Outline records
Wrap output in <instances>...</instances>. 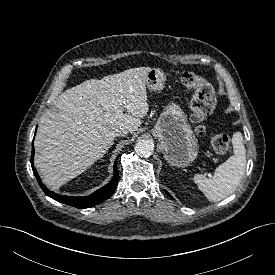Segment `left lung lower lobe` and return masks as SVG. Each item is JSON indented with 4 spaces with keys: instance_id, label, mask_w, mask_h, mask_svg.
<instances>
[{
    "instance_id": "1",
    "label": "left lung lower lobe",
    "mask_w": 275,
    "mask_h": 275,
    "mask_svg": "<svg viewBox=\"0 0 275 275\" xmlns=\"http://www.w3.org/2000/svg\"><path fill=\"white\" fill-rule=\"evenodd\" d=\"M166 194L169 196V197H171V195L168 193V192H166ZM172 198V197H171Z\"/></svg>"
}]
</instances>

* * *

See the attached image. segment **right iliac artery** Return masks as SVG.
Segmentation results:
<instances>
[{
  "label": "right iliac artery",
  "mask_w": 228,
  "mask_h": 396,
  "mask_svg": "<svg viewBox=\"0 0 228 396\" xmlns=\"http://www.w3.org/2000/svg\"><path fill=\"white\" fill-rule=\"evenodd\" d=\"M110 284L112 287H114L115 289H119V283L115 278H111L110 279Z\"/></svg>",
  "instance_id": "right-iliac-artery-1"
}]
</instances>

— Request —
Express the lines from the line with "See the attached" to the line with "284L112 287H114L115 289H119V283L115" as a numbered list, leaving out any blank lines.

— Result —
1. See the attached image. segment **right iliac artery** Return masks as SVG.
2. Segmentation results:
3. <instances>
4. [{
5.   "label": "right iliac artery",
6.   "mask_w": 228,
7.   "mask_h": 396,
8.   "mask_svg": "<svg viewBox=\"0 0 228 396\" xmlns=\"http://www.w3.org/2000/svg\"><path fill=\"white\" fill-rule=\"evenodd\" d=\"M110 284L112 287H114L115 289H119V283L115 278H111L110 279Z\"/></svg>",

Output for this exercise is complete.